Emerging market growth and value investors can amp up their portfolio with The AES Corporation (AES, quote), a utility company that owns electrical distribution and generation businesses in 27 countries over five continents.
The Arlington, Virgina-headquartered AES is particularly appealing to emerging market value investors as its price-to-sales ratio is just 0.53. That means the price for the stock is less than the annual sales per share.
Another bullish sign is the high level of institutional ownership (over 90%) and the recent insider buying.
Institutional investors have superior research resources, so a high level of ownership by pension groups or hedge funds means the most sophisticated buyers are putting their money where their mouth is in buying the shares.

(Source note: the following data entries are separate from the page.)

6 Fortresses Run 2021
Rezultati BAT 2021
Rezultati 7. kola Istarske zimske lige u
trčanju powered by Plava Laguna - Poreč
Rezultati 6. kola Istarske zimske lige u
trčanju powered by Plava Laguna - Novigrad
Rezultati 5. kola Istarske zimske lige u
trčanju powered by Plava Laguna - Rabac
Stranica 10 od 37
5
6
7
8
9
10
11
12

Insider buying is also a “big up” for a stock. Legendary investor Peter Lynch, who guided Fidelity Magellan to annualized returns of 29.2% from 1977 to 1990, said there are many reasons for an insider to sell – but only one to buy: the belief that the share price of the stock will rise.
In a recent article in Forbes Magazine, former economics lecturer at Oxford University and head of research for London-based Ashmore Group Jerome Booth, counseled that “50% of the economic activity on the planet is in emerging markets. If you have 100% of your portfolio in the developed world you are taking a gamble.”
Much of AES’ utility company business is based in emerging market nations. As the consumer class expands around the globe, there will be a greater demand for electricity, and AES will be there to provide it.
The professional investor community is bullish on this business model as the mean analyst rating for this utility company is 1.60 (1 the best and 5 being the worst). Now trading around $12.20 a share, the mean analyst target price for AES over the next year is $15.80.